Kosmos 154 (Космос 154 meaning Cosmos 154), also known as Zond No.3P, was a Soviet test spacecraft launched from the Baikonur aboard a Proton-K rocket. It was a prototype Soyuz 7K-L1 launched by Proton. It was an uncrewed precursor to the Zond series.

==History==
The spacecraft was designed to launch a crew from the Earth to conduct a flyby of the Moon and return to Earth. The primary focus was a circumlunar flight, to help document the Moon. The test ran from the Zond program from 1967-1970, which produced multiple failures in the 7K-L1's re-entry systems. The remaining 7K-L1s were scrapped, ultimately replaced by the Soyuz 7K-L3.

==Objectives==
Two test flights of the UR-500K/L1 system were performed in March and April 1967 under the designations Kosmos 146 and Kosmos 154. In April 1967, under the cover name Kosmos-154, the third model of the L-1 was placed into near-Earth orbit.

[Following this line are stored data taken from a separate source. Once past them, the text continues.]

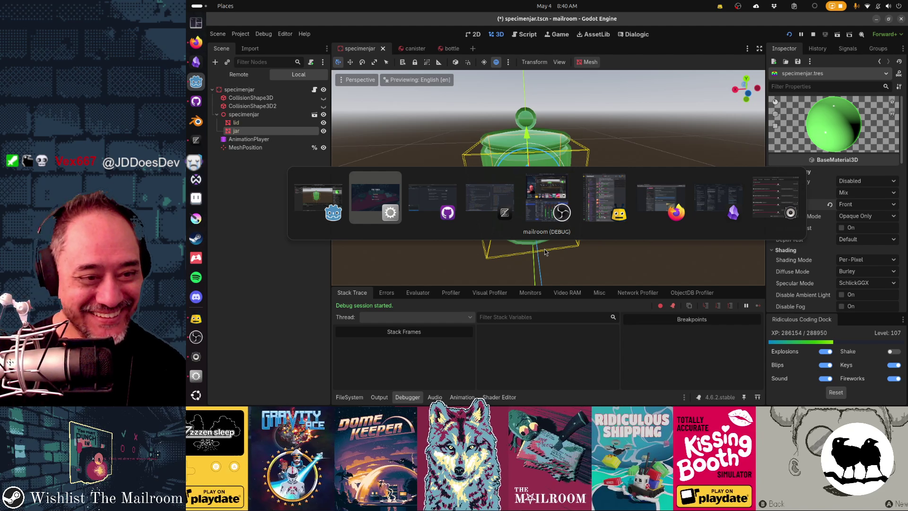
{"action": "key", "text": "alt"}
{"action": "key", "text": "alt+F4"}
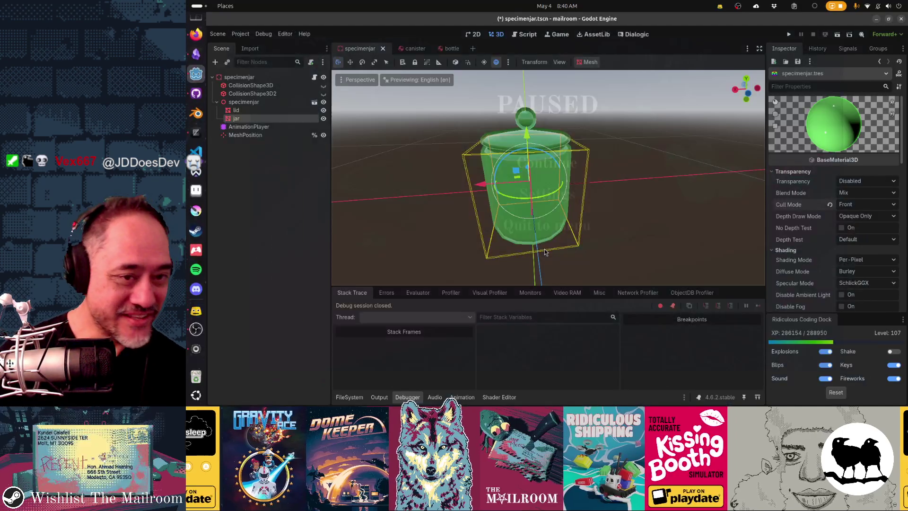
{"action": "key", "text": "alt+Tab"}
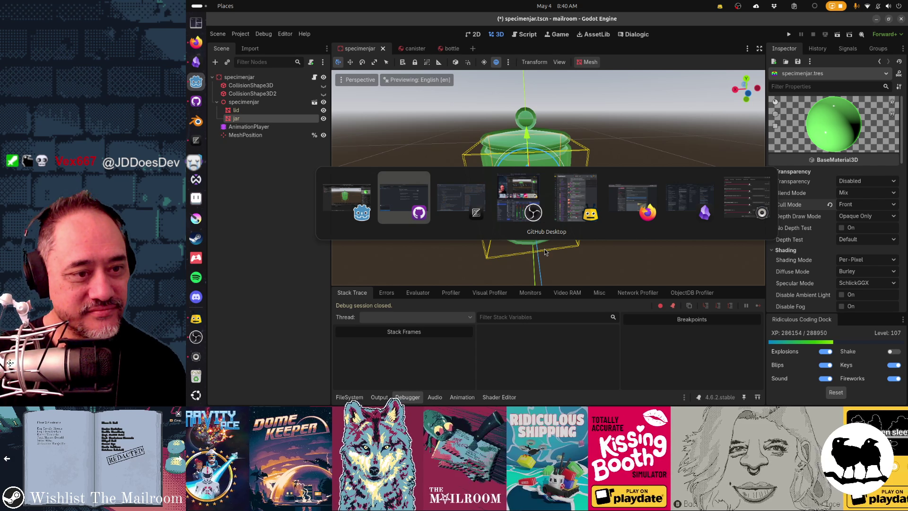
{"action": "key", "text": "alt+Tab"}
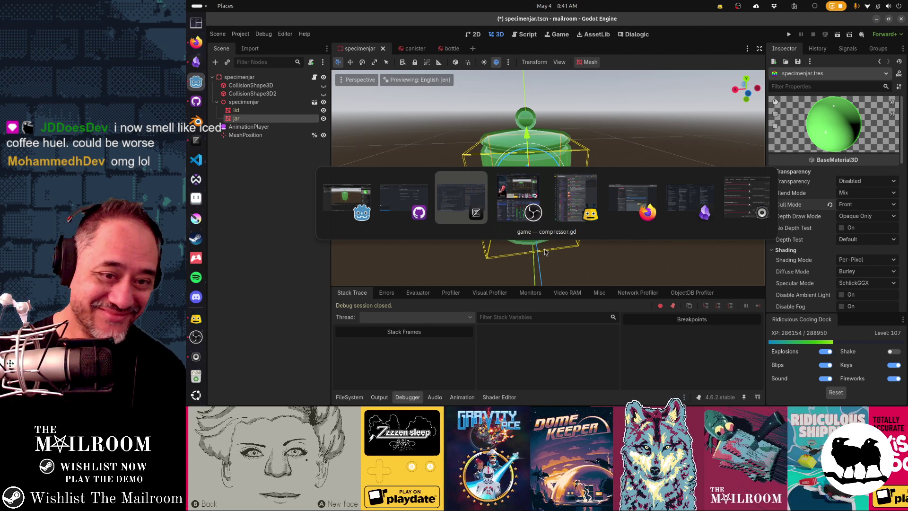
In GitHub Desktop, start Discard all changes, then cancel to keep the four changes
{"action": "key", "text": "alt+shift+Tab"}
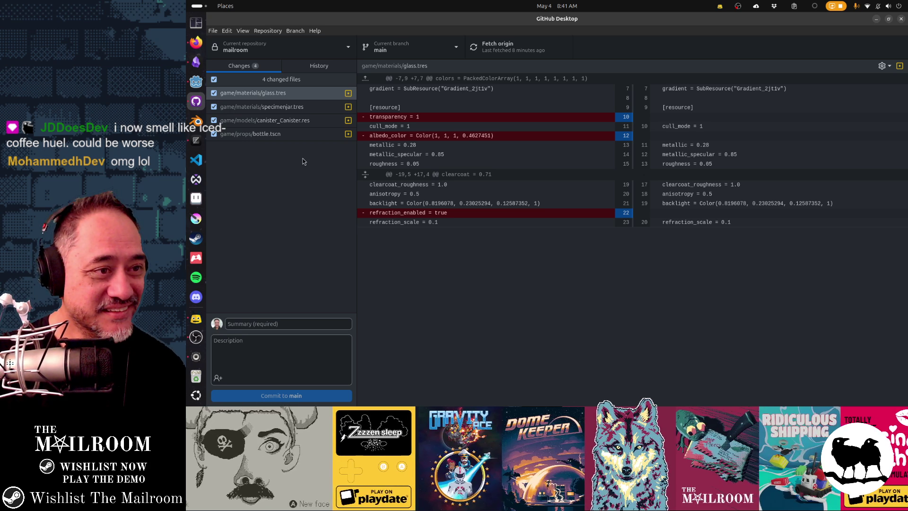
{"action": "right_click", "coordinate": [292, 80]}
{"action": "left_click", "coordinate": [303, 89]}
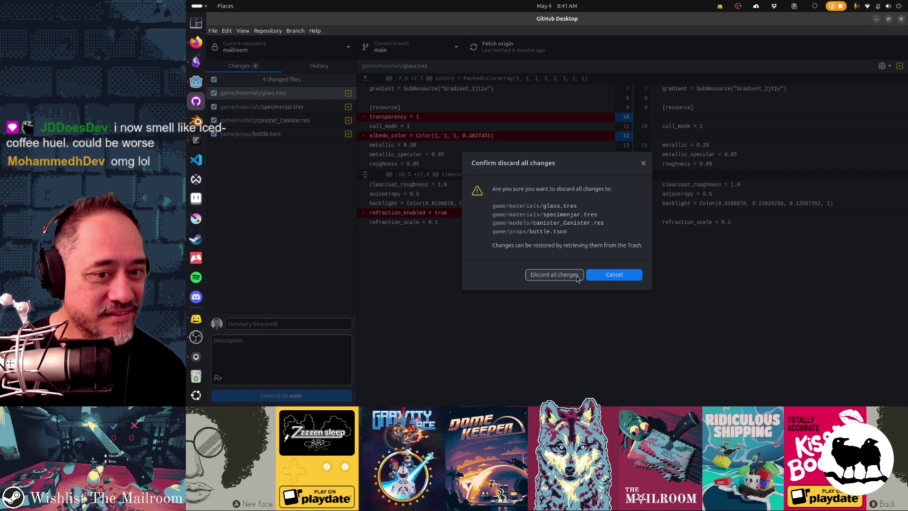
{"action": "left_click", "coordinate": [607, 279]}
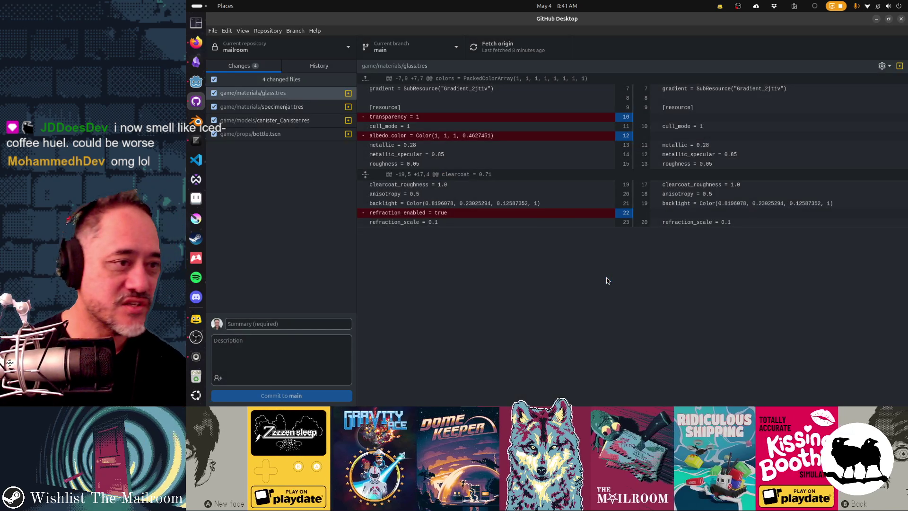
Back in Godot, save the jar scene and run the game with F5
{"action": "key", "text": "alt+Tab"}
{"action": "key", "text": "alt+Tab"}
{"action": "key", "text": "alt+Tab"}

Because of a control system failure that resulted in the premature jettisoning of the ullage motors, the main propulsion system of the Block-D did not ignite. Kosmos 154 was one of the first Zond attempts. It was supposed to flyby the Moon but achieved Earth orbit only.

==Mission==
Kosmos 154 was launched using a Proton-K carrier rocket, which flew from Site 81/23 at Baikonur. The launch occurred at 09:07 GMT on 8 April 1967. Kosmos 154 was operated in an Earth orbit, it had a perigee of 183 km, an apogee of 223 km, an inclination of 51.6° and an orbital period of 88.5 minutes. Kosmos 154 had a mass of 5375 kg.

Kosmos 154 reached Earth orbit but the Blok D translunar injection stage failed to fire (ullage rockets, which had to fire to settle propellants in tanks before the main engine fired, were jettisoned prematurely). Kosmos 154 burned up two days later when orbit decayed, on 10 April 1967.